Adderall is also reportedly widely used as a "study drug" at many American universities. Adderall is reported to help focus energy and concentration to a much higher level than normal. It enables the user to focus and stay awake. Stories of students writing papers for an unusual number of continuous hours [e.g., 14 hours], or cramming all night for an exam with no loss of energy or concentrations are common. However, the user reportedly can suffer from drastic side effects the following day if Adderall was used to avoid a normal sleep pattern. "In extreme cases, the drug can cause paranoia, hallucinations and heart attacks." William Frankenberger, psychology professor at University of Wisconsin at Eau Claire, led at a study at the university in 2004 that reported 14% of the campus had abused some form of ADHD drug, including Adderall.. College campuses known to be highly competitive or have a high rate of binge drinking had up to 25% of students who misused an ADHD medication within one year, a survey of students at 119 colleges across the country concluded.. Other forms of ADHD medication used as a performance enhancing drug include Ritalin, Concerta, and Dexedrine..

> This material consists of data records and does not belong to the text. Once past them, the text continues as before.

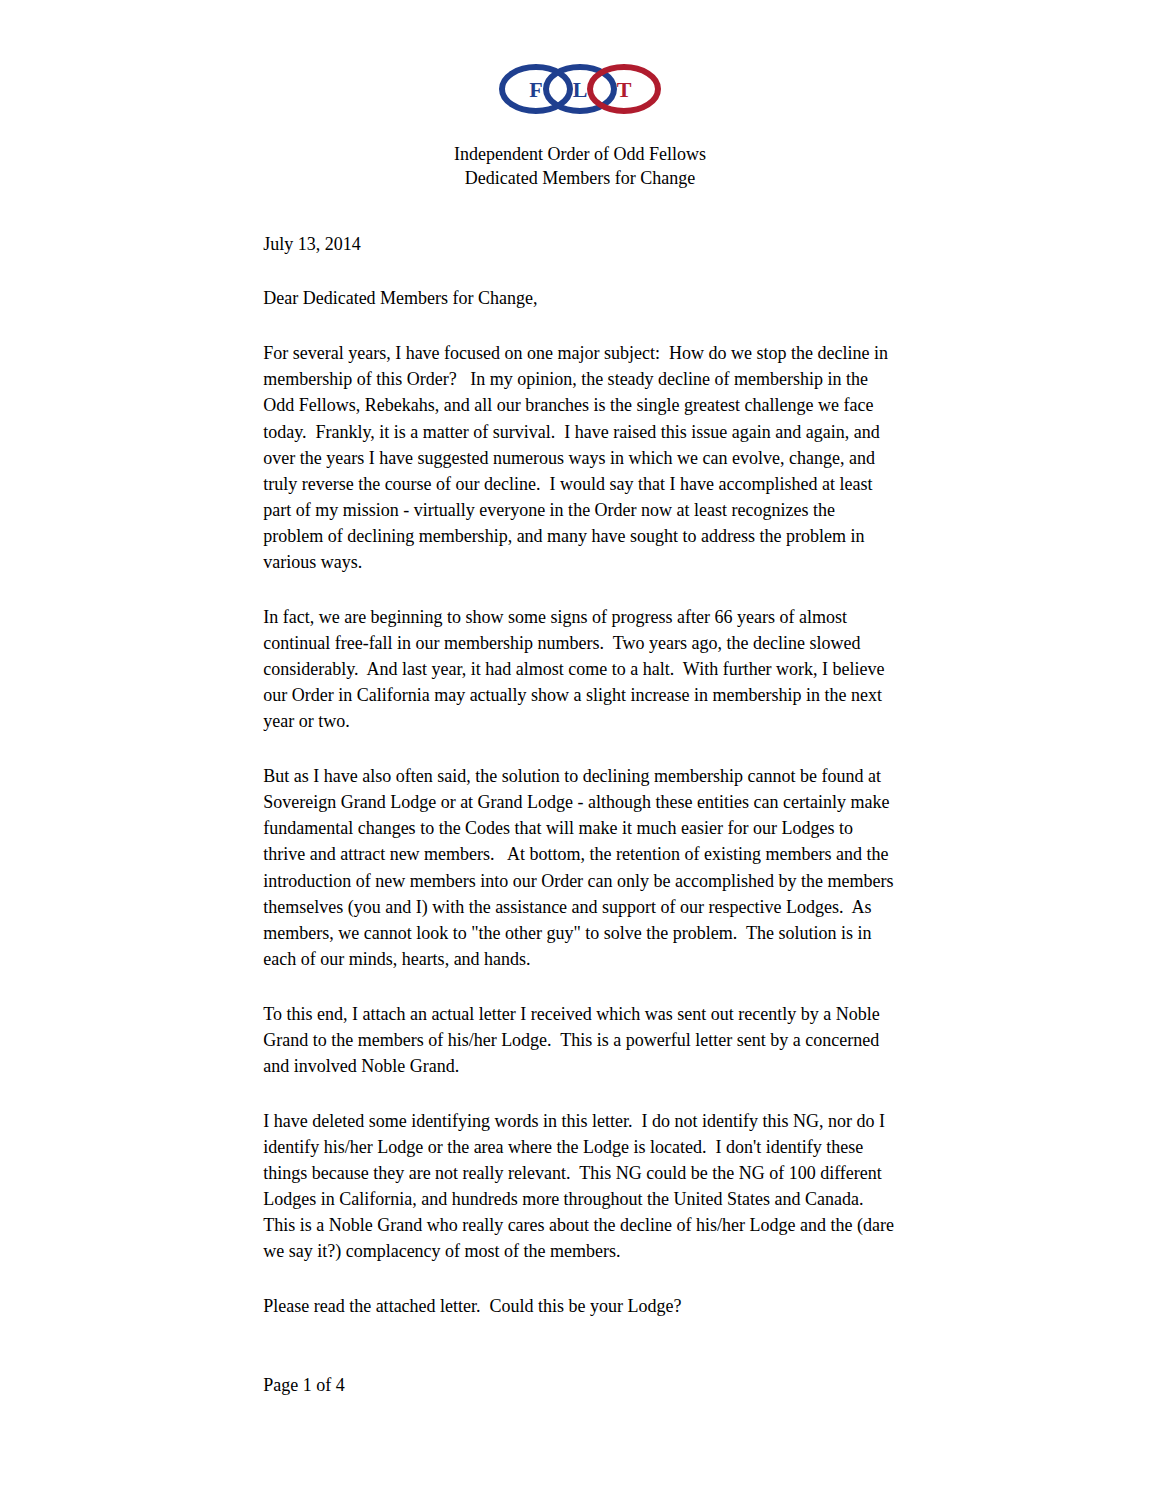F L T
Independent Order of Odd Fellows
Dedicated Members for Change
July 13, 2014
Dear Dedicated Members for Change,
For several years, I have focused on one major subject: How do we stop the decline in membership of this Order? In my opinion, the steady decline of membership in the Odd Fellows, Rebekahs, and all our branches is the single greatest challenge we face today. Frankly, it is a matter of survival. I have raised this issue again and again, and over the years I have suggested numerous ways in which we can evolve, change, and truly reverse the course of our decline. I would say that I have accomplished at least part of my mission - virtually everyone in the Order now at least recognizes the problem of declining membership, and many have sought to address the problem in various ways.
In fact, we are beginning to show some signs of progress after 66 years of almost continual free-fall in our membership numbers. Two years ago, the decline slowed considerably. And last year, it had almost come to a halt. With further work, I believe our Order in California may actually show a slight increase in membership in the next year or two.
But as I have also often said, the solution to declining membership cannot be found at Sovereign Grand Lodge or at Grand Lodge - although these entities can certainly make fundamental changes to the Codes that will make it much easier for our Lodges to thrive and attract new members. At bottom, the retention of existing members and the introduction of new members into our Order can only be accomplished by the members themselves (you and I) with the assistance and support of our respective Lodges. As members, we cannot look to "the other guy" to solve the problem. The solution is in each of our minds, hearts, and hands.
To this end, I attach an actual letter I received which was sent out recently by a Noble Grand to the members of his/her Lodge. This is a powerful letter sent by a concerned and involved Noble Grand.
I have deleted some identifying words in this letter. I do not identify this NG, nor do I identify his/her Lodge or the area where the Lodge is located. I don't identify these things because they are not really relevant. This NG could be the NG of 100 different Lodges in California, and hundreds more throughout the United States and Canada. This is a Noble Grand who really cares about the decline of his/her Lodge and the (dare we say it?) complacency of most of the members.
Please read the attached letter. Could this be your Lodge?
Page 1 of 4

The Nevada State Athletic Commission has banned athletes in the state from using Adderall. Tim Credeur was removed from a UFC fight on the finale of The Ultimate Fighter 7 because of a positive drug test due to his use of it.

Government warnings

On February 9, 2005, Health Canada suspended all sales of Adderall XR after data collected by manufacturer Shire Pharmaceuticals linked the drug to 12 sudden deaths in American children. Further research found data suggesting use of Adderall resulted in an increased risk of cardiac defect. Given the more than 37,000,000 prescriptions for Adderall filled during the four years, the U.S. Food and Drug Administration could find no increased risk of sudden death among Adderall users beyond the normal rate of the general population. In August 2005, Health Canada followed the committee report of three independent physicians and lifted the ban on Adderall XR. Given that persons with ADHD are more likely to engage in risky or dangerous behavior, it has been suggested that stimulant medications for persons with ADHD may actually result in lower incidence of premature death. The use of Adderall is generally not advised in those persons with pre-existing cardiac or mental illnesses. It is also not advised in persons who have a history of drug abuse. Although FDA safety advisors voted 8 to 7 to issue a black box warning, the FDA's pediatric advisory committee refused to give the drug its most severe black box warning in March 2006. A Black Box Warning regarding amphetamine abuse potential is in place, however. In September 2008, Britain's National Institute for Health and Clinical Excellence urged physicians not to prescribe Adderall or similar drugs to children under 5, and to exhaustively consider other approaches to behavioral modification before prescribing such drugs to children 5 and up.